▶ _WHAT YOU NEED TO DO_
Answer these questions from the pay day loans debate below:
1. Which credit union is named as having consolidated numerous pay day loans?
2. By how many minutes did the agreed motion extend the debate?
3. In what month and year was the quoted OFT report published?

Although it is difficult for the Scottish Parliament to act on the issue—as it is a complex and mainly reserved matter—we still have tools at our disposal. Pay day loans should come with a Government health warning that dispels the myth that they are a quick fix. We also need to inform people of alternative sources of affordable credit, such as credit unions, which will be the key to tackling the issue.

Alternative sources are not well publicised, and many pay day loan companies would prefer that it remained that way, as any alternative would threaten their profits. We must not forget that pay day loans are a business, but they are a nasty business that preys on peoples’ misfortune.

A reliable source has told me that pay day loan companies make it difficult for debtors to have a credit union settle the debt and that they do not like third-party interference. However, giving credit unions more powers and increasing their involvement would benefit everyone involved.

As has been mentioned, 1st Alliance (Ayrshire) Credit Union has a lot of experience in dealing with the issue, having consolidated numerous pay day loans that range from £400 to more than £3,000. That cuts down payments and interest rates considerably.

Credit unions have been instrumental in ridding our communities of loan sharks. Now, we need their support to tackle the legal loan sharks. It is unbelievable that there is more regulation and red tape around the business of credit unions than around the business of these exploitative companies.

I am happy to work with the Scottish Government to help credit unions to explore and develop solutions, because the situation demands action now.


The Deputy Presiding Officer: To allow me to call the two members who still wish to speak, I am minded to accept a motion under rule 8.14.3 that the debate be extended by up to 10 minutes.

Motion moved,

That, under Rule 8.14.3, the debate be extended by 10 minutes.—[Kenneth Gibson.]

Motion agreed to.

17:40


Roderick Campbell (North East Fife) (SNP): Like other members, I welcome this debate, and I thank Margaret Burgess for bringing it forward.

Pay day loans are not the wisest idea. However, although we criticise pay day lending, we should not forget that, in many cases, the major high street banks have charging structures that can cause distress to borrowers throughout the country. The OFT report that was published in June 2010 said:

“While the rates charged by payday lenders are high, they can be lower than for some mainstream alternatives such as unarranged overdrafts.”

One of the major problems is that, for many folk, there are, of course, few alternatives to pay day loans for short-term finance, but the need for information on loans and ways to restructure debt must be paramount. Alternatives to pay day loans and places where customers can find support and assistance for managing debts are essential, and clear advice on the problems that ensue if the loan is allowed to escalate must be available. That is where the role of the CABx and other organisations can be vital.

Inevitably, debt is a trap that companies can exploit and regulation therefore remains a necessity. For that reason, I welcome attempts to improve regulation in the industry, but they are not enough. As the OFT seems to suggest, a minimum adherence to good codes of practice is rather lukewarm. The OFT has, of course, suggested codes that cover complaints processes and advice to customers. That is all right as far as it goes, but it does not go nearly far enough.

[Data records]
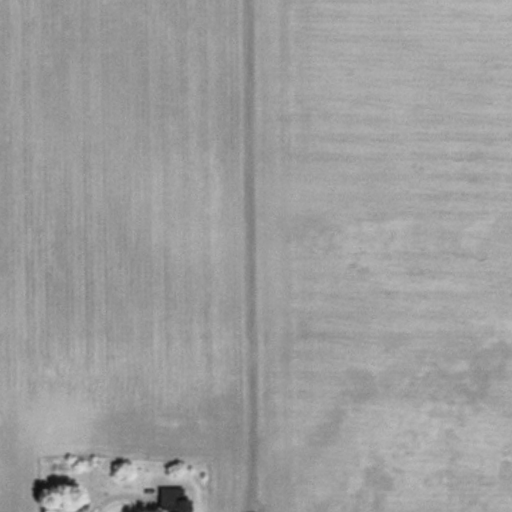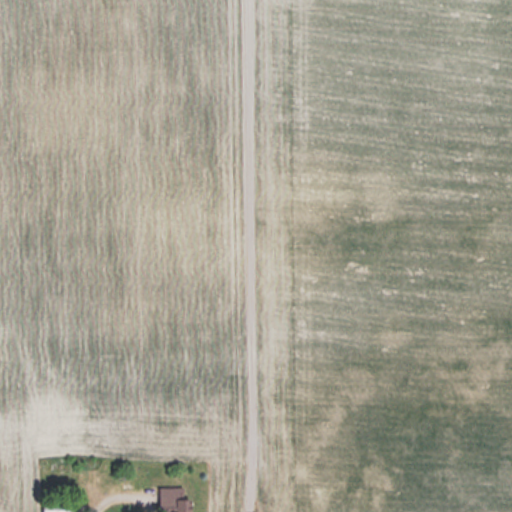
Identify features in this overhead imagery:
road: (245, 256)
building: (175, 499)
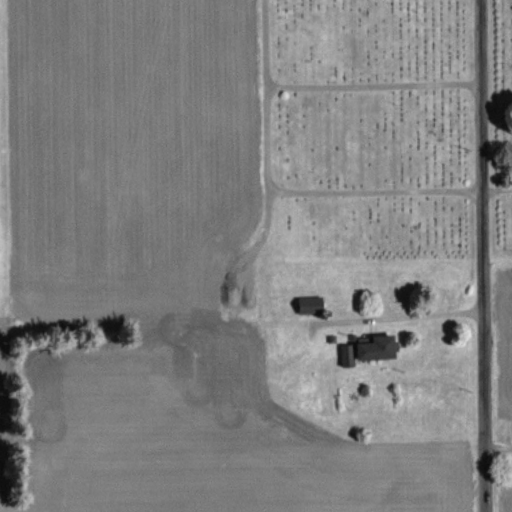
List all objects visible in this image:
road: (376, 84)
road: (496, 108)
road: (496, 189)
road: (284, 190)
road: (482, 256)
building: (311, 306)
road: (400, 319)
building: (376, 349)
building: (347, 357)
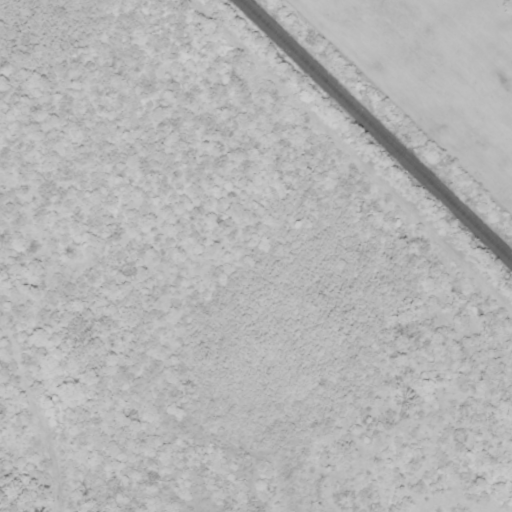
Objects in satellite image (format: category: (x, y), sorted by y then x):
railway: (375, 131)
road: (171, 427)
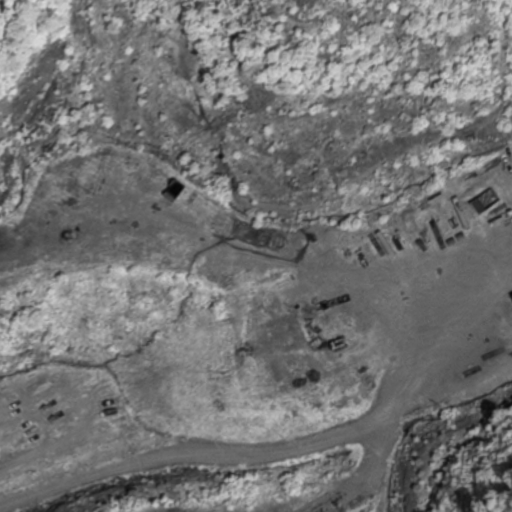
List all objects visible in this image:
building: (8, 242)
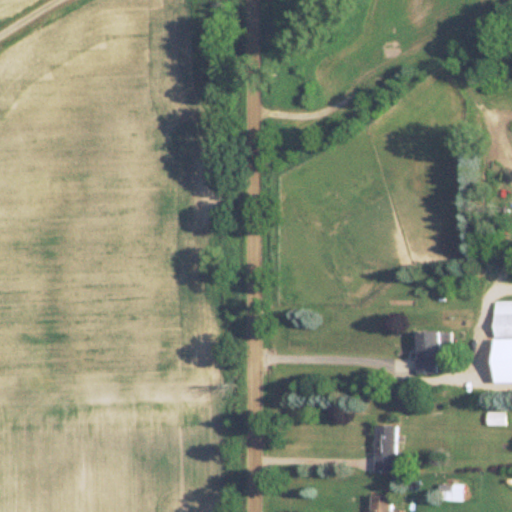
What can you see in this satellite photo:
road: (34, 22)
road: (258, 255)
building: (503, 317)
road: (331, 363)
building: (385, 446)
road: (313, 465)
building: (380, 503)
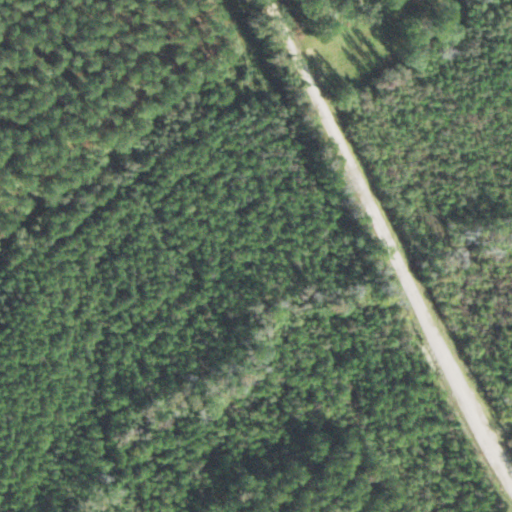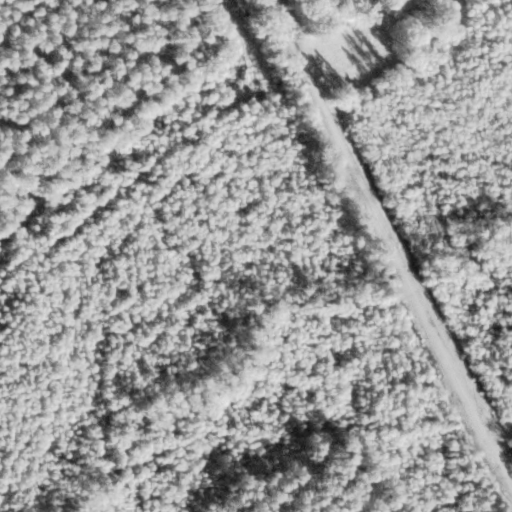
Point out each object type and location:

▶ _OUTPUT OF THE TASK_
1. 1st Alliance (Ayrshire) Credit Union
2. 10 minutes
3. June 2010